WHAT YOU WILL DO: Pull every line that includes the word "shifted" out of the data below and copy it.

Dataset entries:

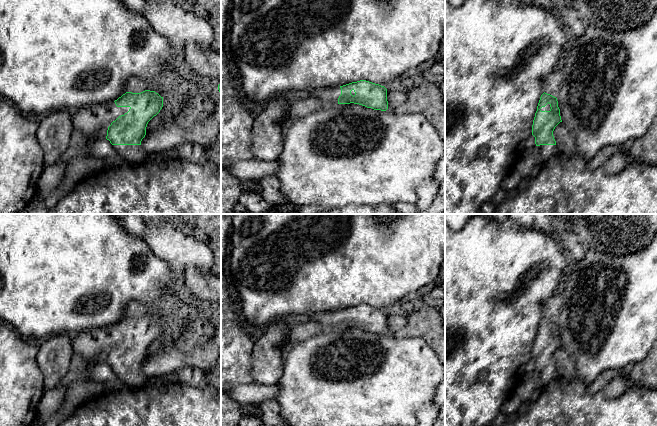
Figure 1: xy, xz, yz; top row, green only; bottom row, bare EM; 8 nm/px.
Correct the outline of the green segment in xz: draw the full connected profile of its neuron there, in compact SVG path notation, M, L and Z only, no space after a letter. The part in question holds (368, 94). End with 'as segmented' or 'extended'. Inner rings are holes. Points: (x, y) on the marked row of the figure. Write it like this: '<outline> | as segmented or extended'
M366 80L352 82L343 86L310 90L310 96L325 104L359 104L374 110L388 109L387 89Z | extended

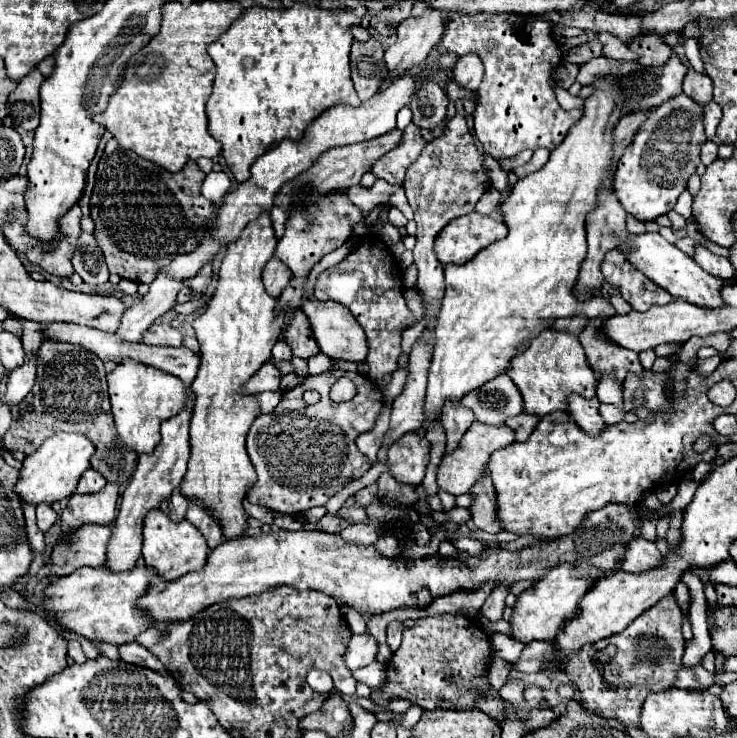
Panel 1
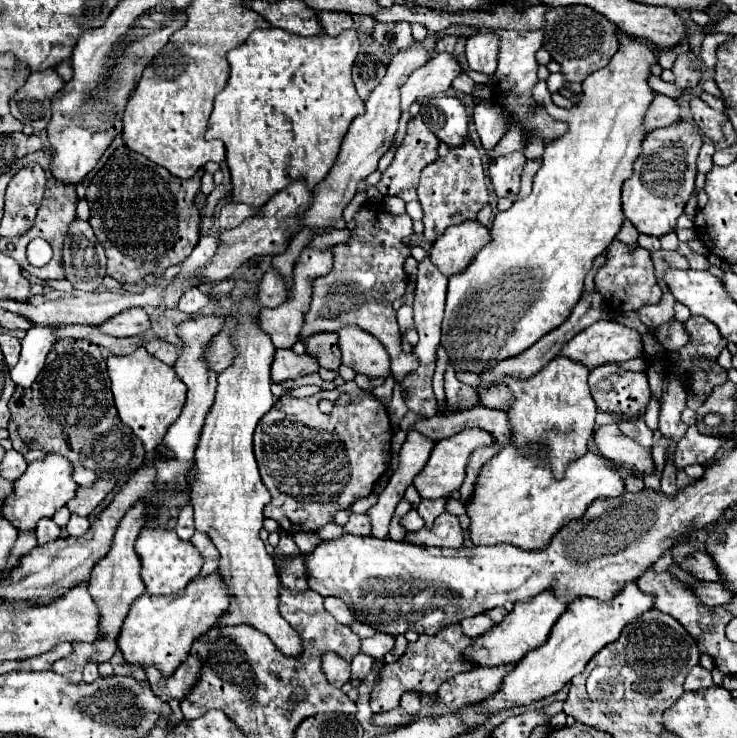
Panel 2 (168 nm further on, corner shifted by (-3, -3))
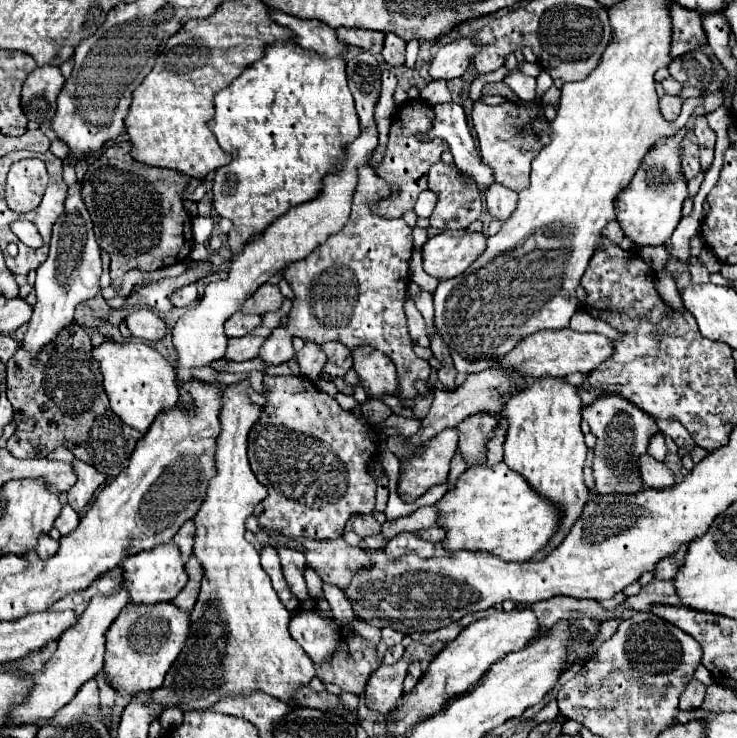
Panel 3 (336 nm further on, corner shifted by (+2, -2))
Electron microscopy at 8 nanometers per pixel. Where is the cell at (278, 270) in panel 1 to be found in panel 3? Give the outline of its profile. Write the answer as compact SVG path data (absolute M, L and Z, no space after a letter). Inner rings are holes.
M265 283L261 285L253 297L247 299L247 303L243 303L241 311L243 313L257 313L257 315L263 315L267 311L275 311L279 309L283 303L283 295L279 291L277 285L271 285L271 283Z

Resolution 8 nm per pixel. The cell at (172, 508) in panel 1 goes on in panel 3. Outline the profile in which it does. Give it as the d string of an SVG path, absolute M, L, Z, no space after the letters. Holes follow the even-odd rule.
M185 521L181 525L181 529L173 537L173 543L181 549L185 561L187 561L187 555L193 553L193 537L195 537L195 525L193 525L193 521Z

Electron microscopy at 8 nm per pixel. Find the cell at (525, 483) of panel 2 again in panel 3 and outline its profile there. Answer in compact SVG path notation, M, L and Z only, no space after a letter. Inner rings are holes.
M503 461L493 467L469 467L437 507L441 513L439 525L447 529L443 547L451 551L489 551L505 561L529 561L551 541L563 517L563 509L557 503L533 491L527 479Z

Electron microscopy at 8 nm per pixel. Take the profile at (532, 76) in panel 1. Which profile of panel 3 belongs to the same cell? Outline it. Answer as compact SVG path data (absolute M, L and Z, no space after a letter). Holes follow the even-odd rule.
M491 183L487 193L485 193L485 203L487 203L487 209L493 217L497 217L499 221L507 219L507 215L511 215L511 211L515 209L515 199L517 199L517 193L501 183Z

WORKED SOLUTION:
Panel 2 (168 nm further on, corner shifted by (-3, -3))
Panel 3 (336 nm further on, corner shifted by (+2, -2))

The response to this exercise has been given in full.